It feels immoral to even think of using techniques to motivate oneself; one should instead just use one's free will to choose the correct action. How utterly degrading it would be, how insulting to the very notion of human dignity, to stoop to the level of contemplating one's own psychology using mere cause-and-effect reasoning, as if one were some sort of animal, or a machine!

But this moralizing is itself immoral, because it doesn't work. If I'm not smart enough to do the right thing for the right reasons, then I might at least aspire to do the right thing for the wrong reasons for the right reasons.
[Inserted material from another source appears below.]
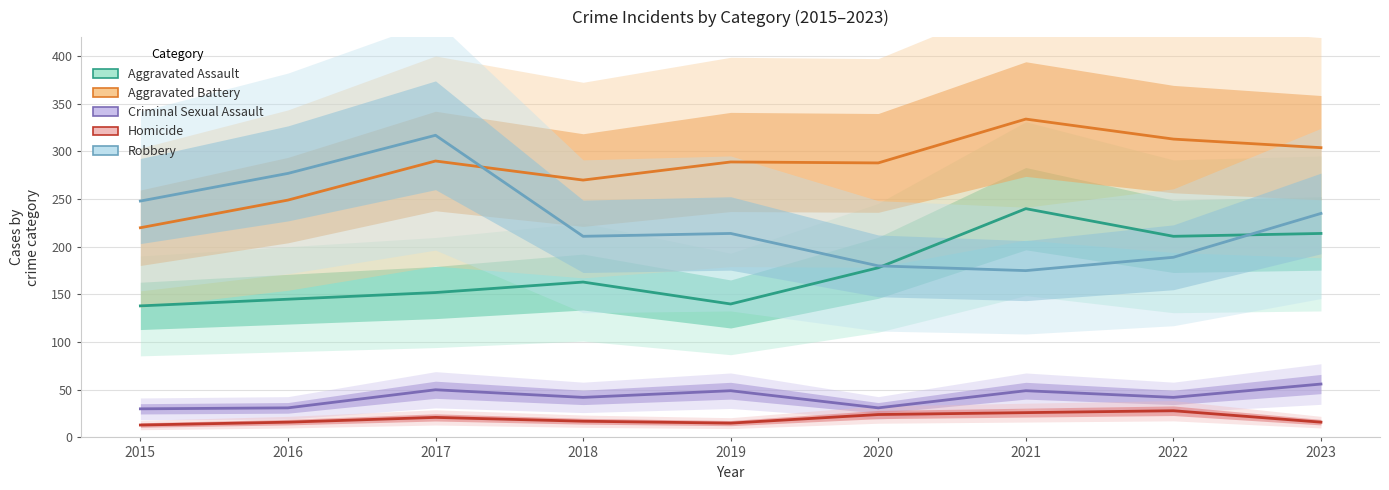

Is the value of Criminal Sexual Assault at 2015 greater than the value of Homicide at 2015?

Yes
The Problem With My Friend Who Has This Problem

Dear reader, I have this ... friend, who has this problem, and I wanted to ask—

What do you mean, Who is he? You wouldn't know ... her, and—

You must realize that I'm already aware that it's a standard trope for someone to say "I Have This Friend" when they're really talking about themselves, and given that I know it's already a standard trope, I would never be so obvious as to actually do it! Therefore you must truthfully conclude that I really am talking about a—

Okay, that's a good point. No, I didn't consider the fact that that reasoning can't possibly be sound because if it were, then people would use it as an excuse to falsely claim that they were speaking about a friend rather than themselves, thereby contradicting the assumption that the reasoning is—

Well, we could try to calculate the probability that I really am talking about a friend conditional on your epistemic state and taking into account the game-theoretic considerations just mentioned, but that could take all night, so will you just listen to my transparent lies for fuck's sake?